Prayers for peace and healing for all of us, and for those who have lost the ones they loved,
Chris
another sister. God bless her and her family.
Karen0 -
Sooo Sad
It is so hard to read such sad news..at the same time, i think it allows us all to share in each others' full experience...as much as I hate the bad news, i want to help my fellow on-line friends when they need it most...it is also a part of the cancer...are we really uncomfortable sharing and talking about the ultimate possibility? death and dying? I don't think so...i think we all care so much that we don't want to upset each other...well, the truth is ladies....this cancer is upsetting and I don't want anyone having to hide "in the closet" because they have devastating news....and you know what else? when I can, helping lift someone else up, helps me.....it helps get me out of my crapp...i know, also, this week, if i had just hidden out, that would not have been healthy....and i couldn't talk to many of my friends because they just don't get it...I miss Saundra an Bonnie and feel eternally grateful they were brave enough to share....I respect Susan's desire to remain private....i hope this post makes sense....not sure I am......i hate this disease...0 -
I'm not sure it's a desireLisa13Q said:Sooo Sad
It is so hard to read such sad news..at the same time, i think it allows us all to share in each others' full experience...as much as I hate the bad news, i want to help my fellow on-line friends when they need it most...it is also a part of the cancer...are we really uncomfortable sharing and talking about the ultimate possibility? death and dying? I don't think so...i think we all care so much that we don't want to upset each other...well, the truth is ladies....this cancer is upsetting and I don't want anyone having to hide "in the closet" because they have devastating news....and you know what else? when I can, helping lift someone else up, helps me.....it helps get me out of my crapp...i know, also, this week, if i had just hidden out, that would not have been healthy....and i couldn't talk to many of my friends because they just don't get it...I miss Saundra an Bonnie and feel eternally grateful they were brave enough to share....I respect Susan's desire to remain private....i hope this post makes sense....not sure I am......i hate this disease...
I'm not sure it's a desire to remain private as much as we/they don't want to rain on anyone's parade with our bad news. It's almost like having to tell our families that they've confirmed a recurrence, or that the doctor has suggested Hospice. We don't want to make anyone sad. And I have to say this, although it's truly NOT directed at anyone in particular: sometimes the rah-rah section makes us feel like it's just plain WRONG not to be all perky and optimistic, 24/7. I really think that discourages people from posting the whole truth. And if you can't be honest, what's the point in posting at all?

WHAT THE TASK ASKS:
In the forum posts, whose desire to remain private does one poster say they respect?

RECORDED INFORMATION:
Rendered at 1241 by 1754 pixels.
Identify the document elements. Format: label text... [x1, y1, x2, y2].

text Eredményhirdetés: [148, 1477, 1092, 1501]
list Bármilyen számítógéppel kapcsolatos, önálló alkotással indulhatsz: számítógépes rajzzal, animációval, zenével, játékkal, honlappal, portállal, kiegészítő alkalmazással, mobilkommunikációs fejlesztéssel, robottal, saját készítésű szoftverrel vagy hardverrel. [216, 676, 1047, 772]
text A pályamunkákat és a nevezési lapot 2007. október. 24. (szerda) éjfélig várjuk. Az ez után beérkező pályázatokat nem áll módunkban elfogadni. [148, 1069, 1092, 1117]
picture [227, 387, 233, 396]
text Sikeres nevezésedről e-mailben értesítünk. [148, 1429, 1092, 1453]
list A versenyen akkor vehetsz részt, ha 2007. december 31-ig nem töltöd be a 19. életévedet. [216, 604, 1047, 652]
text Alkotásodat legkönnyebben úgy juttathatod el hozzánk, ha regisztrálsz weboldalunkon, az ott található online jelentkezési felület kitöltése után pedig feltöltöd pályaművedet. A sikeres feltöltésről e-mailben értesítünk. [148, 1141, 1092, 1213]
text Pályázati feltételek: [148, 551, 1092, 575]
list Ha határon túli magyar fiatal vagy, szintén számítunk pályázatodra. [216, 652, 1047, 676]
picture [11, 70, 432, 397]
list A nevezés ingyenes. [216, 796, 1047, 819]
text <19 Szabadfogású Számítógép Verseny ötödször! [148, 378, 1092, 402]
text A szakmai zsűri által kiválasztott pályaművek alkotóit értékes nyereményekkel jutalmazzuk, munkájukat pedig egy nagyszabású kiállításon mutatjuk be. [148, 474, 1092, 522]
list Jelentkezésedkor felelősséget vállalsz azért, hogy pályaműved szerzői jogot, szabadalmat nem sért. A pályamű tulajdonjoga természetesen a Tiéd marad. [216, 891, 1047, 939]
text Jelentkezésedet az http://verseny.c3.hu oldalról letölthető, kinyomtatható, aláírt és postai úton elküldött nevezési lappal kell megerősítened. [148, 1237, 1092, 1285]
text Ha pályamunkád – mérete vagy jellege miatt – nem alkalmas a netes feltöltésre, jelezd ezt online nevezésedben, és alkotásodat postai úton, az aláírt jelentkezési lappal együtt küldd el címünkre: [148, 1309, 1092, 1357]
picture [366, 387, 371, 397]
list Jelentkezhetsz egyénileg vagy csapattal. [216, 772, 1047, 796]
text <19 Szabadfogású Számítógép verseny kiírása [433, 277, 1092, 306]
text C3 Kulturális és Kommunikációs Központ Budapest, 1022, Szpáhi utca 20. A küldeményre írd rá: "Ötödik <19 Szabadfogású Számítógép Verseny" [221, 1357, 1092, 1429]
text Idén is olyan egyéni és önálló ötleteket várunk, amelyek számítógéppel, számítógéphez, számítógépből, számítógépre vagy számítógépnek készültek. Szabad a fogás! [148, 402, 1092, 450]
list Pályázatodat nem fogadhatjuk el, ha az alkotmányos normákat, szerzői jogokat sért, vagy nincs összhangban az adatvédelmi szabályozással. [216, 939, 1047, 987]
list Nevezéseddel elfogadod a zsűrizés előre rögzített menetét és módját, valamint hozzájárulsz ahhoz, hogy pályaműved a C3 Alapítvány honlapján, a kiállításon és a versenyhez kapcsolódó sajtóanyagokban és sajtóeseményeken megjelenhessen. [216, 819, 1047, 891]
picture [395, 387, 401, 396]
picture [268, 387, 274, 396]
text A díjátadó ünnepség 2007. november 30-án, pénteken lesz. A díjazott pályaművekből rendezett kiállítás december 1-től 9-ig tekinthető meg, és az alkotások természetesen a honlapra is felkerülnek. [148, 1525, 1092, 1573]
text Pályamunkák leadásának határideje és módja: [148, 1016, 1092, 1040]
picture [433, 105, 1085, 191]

OUTPUT:
Susan's.